Drosophila class IV neurons are polymodal nociceptors that detect noxious mechanical, thermal, optical, and chemical stimuli. Escape behaviors in response to attacks by parasitoid wasps are dependent on class IV cells, whose highly branched dendritic arbors form a fine meshwork that is thought to enable detection of the wasp’s needle-like ovipositor barb. To understand how mechanical stimuli trigger cellular responses, we used a focused 405-nm laser to create highly localized lesions to probe the precise position needed to evoke responses. By imaging calcium signals in dendrites, axons, and soma in response to stimuli of varying positions, intensities, and spatial profiles, we discovered that there are two distinct nociceptive pathways.
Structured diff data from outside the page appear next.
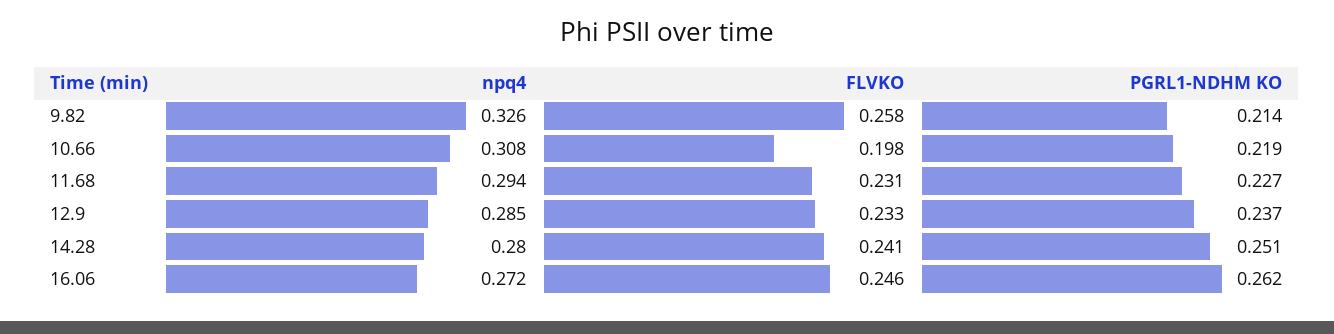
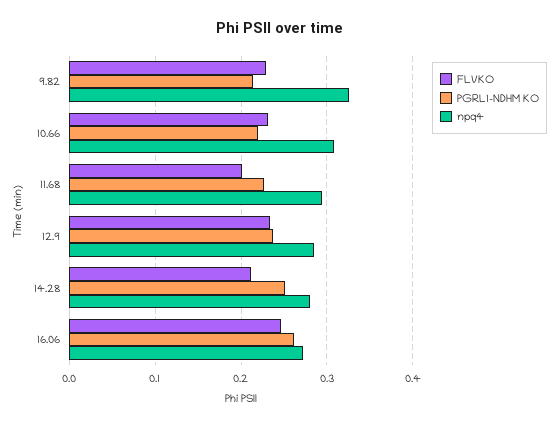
  {
    "npq4": {
      "9.82": 0.326,
      "10.66": 0.308,
      "11.68": 0.294,
      "12.9": 0.285,
      "14.28": 0.28,
      "16.06": 0.272
    },
    "FLVKO": {
-     "9.82": 0.258,
+     "9.82": 0.23,
-     "10.66": 0.198,
+     "10.66": 0.23,
-     "11.68": 0.231,
+     "11.68": 0.2,
      "12.9": 0.233,
-     "14.28": 0.241,
+     "14.28": 0.21,
      "16.06": 0.246
    },
    "PGRL1-NDHM KO": {
      "9.82": 0.214,
      "10.66": 0.219,
      "11.68": 0.227,
      "12.9": 0.237,
      "14.28": 0.251,
      "16.06": 0.262
    }
  }

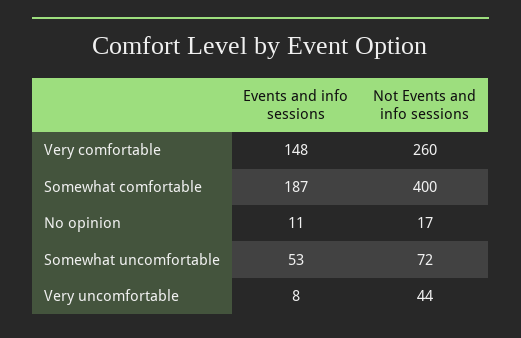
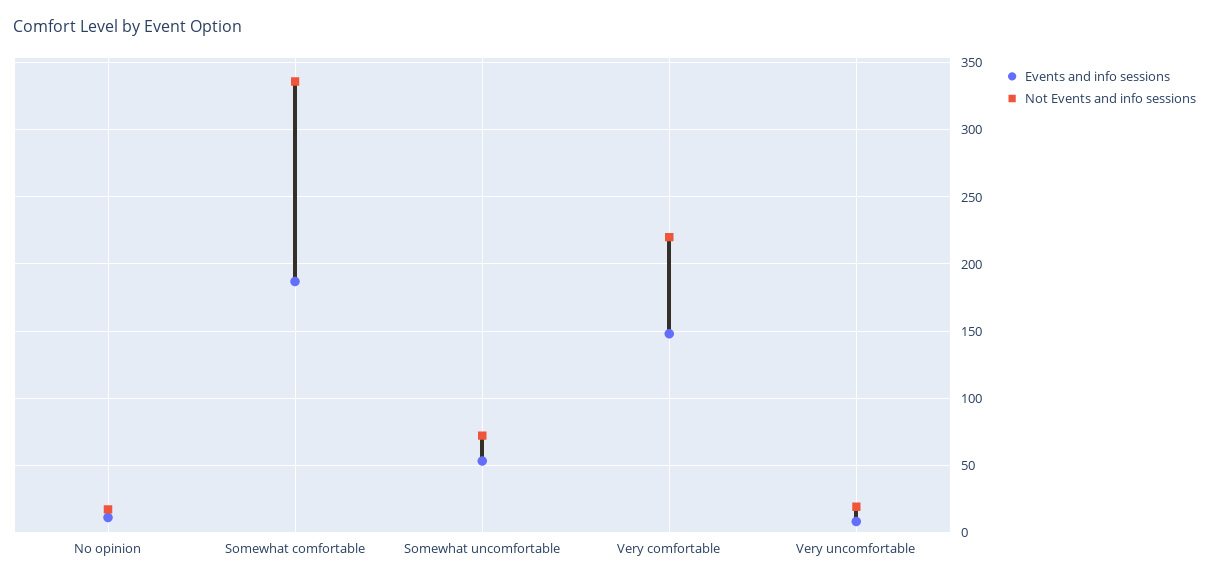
  {
    "Events and info sessions": {
      "Very comfortable": 148,
      "Somewhat comfortable": 187,
      "No opinion": 11,
      "Somewhat uncomfortable": 53,
      "Very uncomfortable": 8
    },
    "Not Events and info sessions": {
-     "Very comfortable": 260,
+     "Very comfortable": 220,
-     "Somewhat comfortable": 400,
+     "Somewhat comfortable": 335,
      "No opinion": 17,
      "Somewhat uncomfortable": 72,
-     "Very uncomfortable": 44
+     "Very uncomfortable": 20
    }
  }

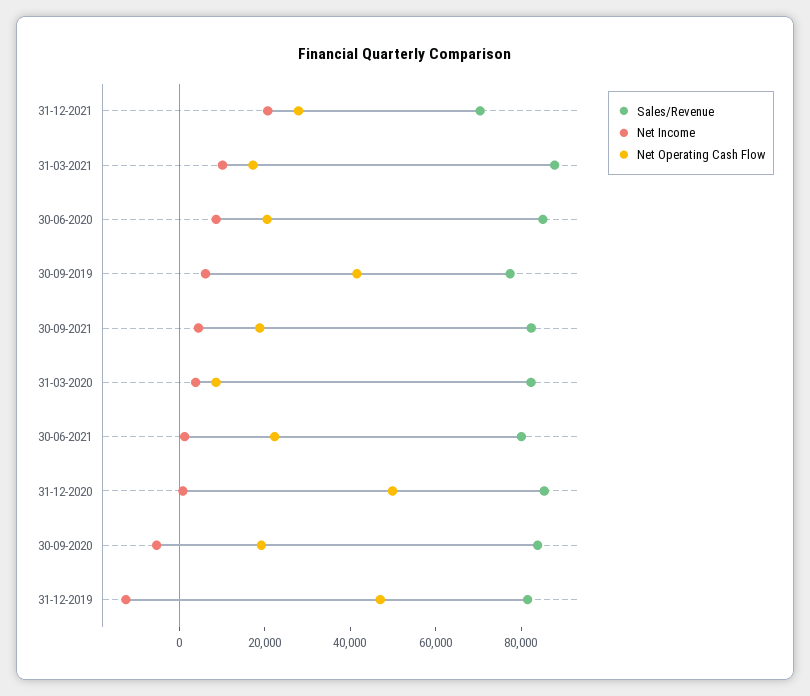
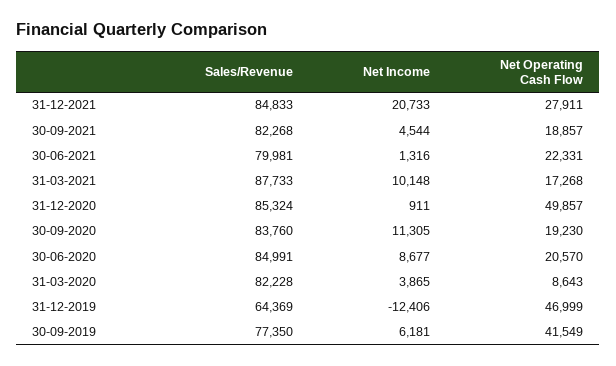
  {
    "Sales/Revenue": {
-     "31-12-2021": 70000,
+     "31-12-2021": 84833,
      "31-03-2021": 87733,
      "30-06-2020": 84991,
      "30-09-2019": 77350,
      "30-09-2021": 82268,
      "31-03-2020": 82228,
      "30-06-2021": 79981,
      "31-12-2020": 85324,
      "30-09-2020": 83760,
-     "31-12-2019": 80000
+     "31-12-2019": 64369
    },
    "Net Income": {
      "31-12-2021": 20733,
      "31-03-2021": 10148,
      "30-06-2020": 8677,
      "30-09-2019": 6181,
      "30-09-2021": 4544,
      "31-03-2020": 3865,
      "30-06-2021": 1316,
      "31-12-2020": 911,
-     "30-09-2020": -5000,
+     "30-09-2020": 11305,
      "31-12-2019": -12406
    },
    "Net Operating Cash Flow": {
      "31-12-2021": 27911,
      "31-03-2021": 17268,
      "30-06-2020": 20570,
      "30-09-2019": 41549,
      "30-09-2021": 18857,
      "31-03-2020": 8643,
      "30-06-2021": 22331,
      "31-12-2020": 49857,
      "30-09-2020": 19230,
      "31-12-2019": 46999
    }
  }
Direct stimulation to dendrites (the contact pathway) produces calcium responses in axons, dendrites, and the cell body, whereas stimulation adjacent to the dendrite (the noncontact pathway) produces calcium responses in the axons only. We interpret the noncontact pathway as damage to adjacent cells releasing diffusible molecules that act on the dendrites. Axonal responses have higher sensitivities and shorter latencies. In contrast, dendritic responses have lower sensitivities and longer latencies. Stimulation of finer, distal dendrites leads to smaller responses than stimulation of coarser, proximal dendrites, as expected if the contact response depends on the geometric overlap of the laser profile and the dendrite diameter. Because the axon signals to the central nervous system to trigger escape behaviors, we propose that the density of the dendritic meshwork is high not only to enable direct contact with the ovipositor but also to enable neuronal activation via diffusing signals from damaged surrounding cells. Dendritic contact evokes responses throughout the dendritic arbor, even to regions distant and distal from the stimulus. These dendrite-wide calcium signals may facilitate hyperalgesia or cellular morphological changes after dendritic damage.